## Descrição do exercício
Por favor, apresente como tabela Markdown o trecho dos itens que começa na linha que contém "order: Asterales" e vai até o fim, com as duas extremidades incluídas. Use as colunas n (número de ordem da linha na tabela) e Linha (o texto da linha), deixando de fora as linhas em branco.

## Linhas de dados
┄┄┄┄┄┄┄┄┄┄┄┄┄┄┄┄┄┄┄┄

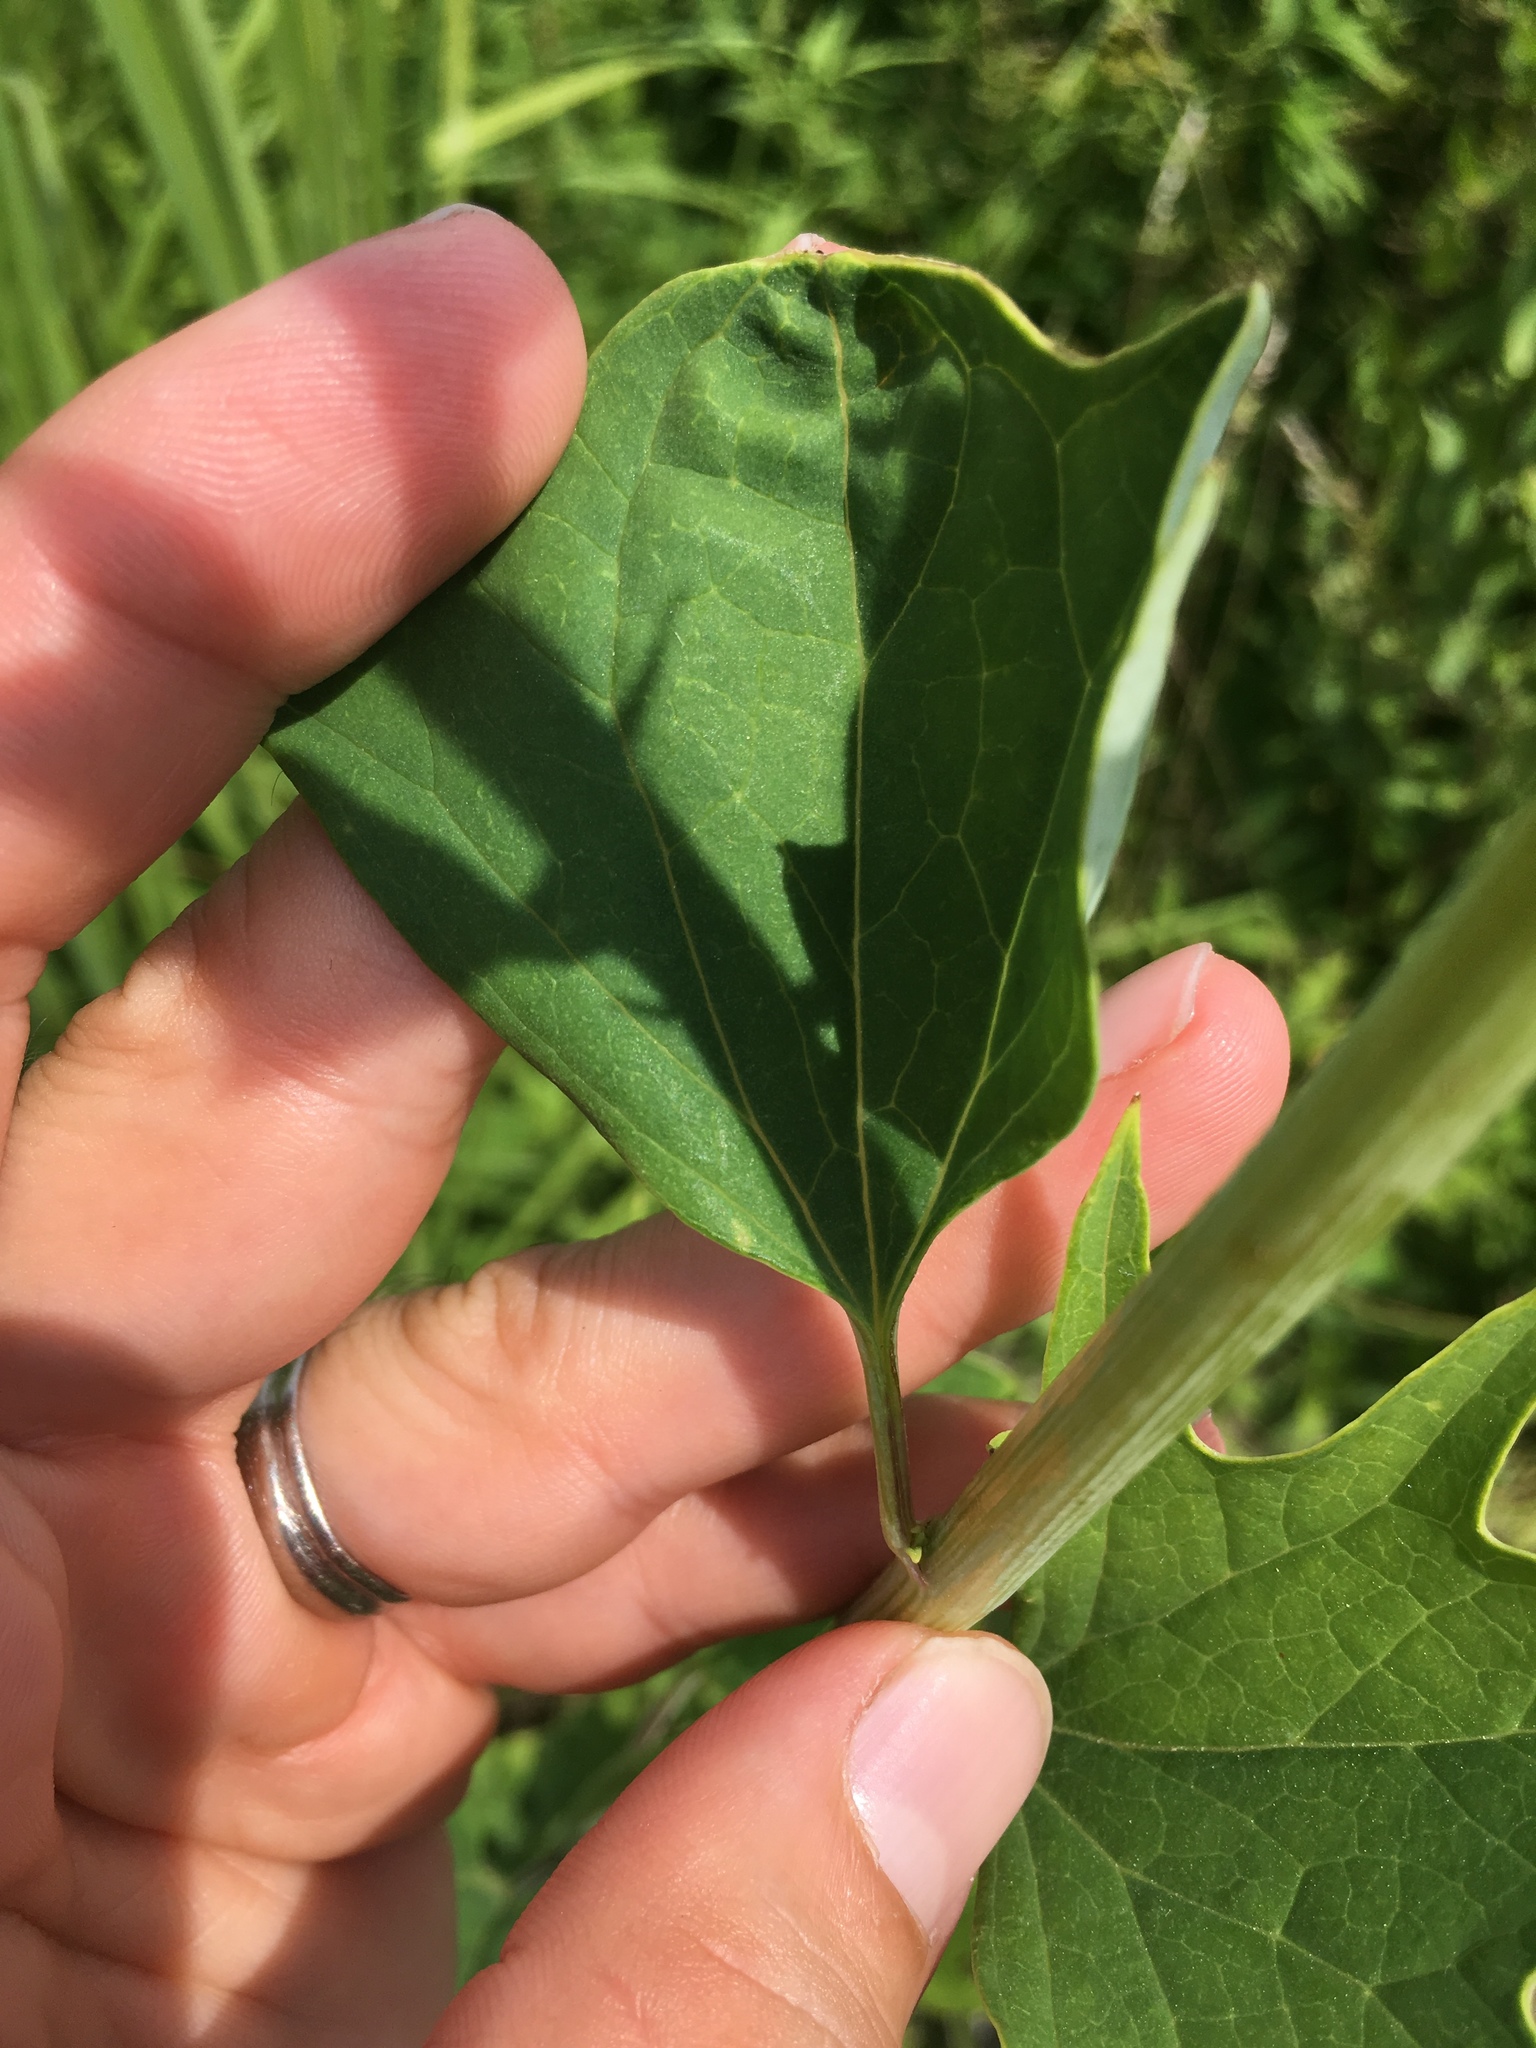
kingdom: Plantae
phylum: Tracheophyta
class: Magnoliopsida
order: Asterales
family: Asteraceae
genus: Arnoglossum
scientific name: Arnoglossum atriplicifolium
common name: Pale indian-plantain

┄┄┄┄┄┄┄┄┄┄┄┄┄┄┄┄┄┄┄┄

## Resposta
| n | Linha |
|---|---|
| 1 | order: Asterales |
| 2 | family: Asteraceae |
| 3 | genus: Arnoglossum |
| 4 | scientific name: Arnoglossum atriplicifolium |
| 5 | common name: Pale indian-plantain |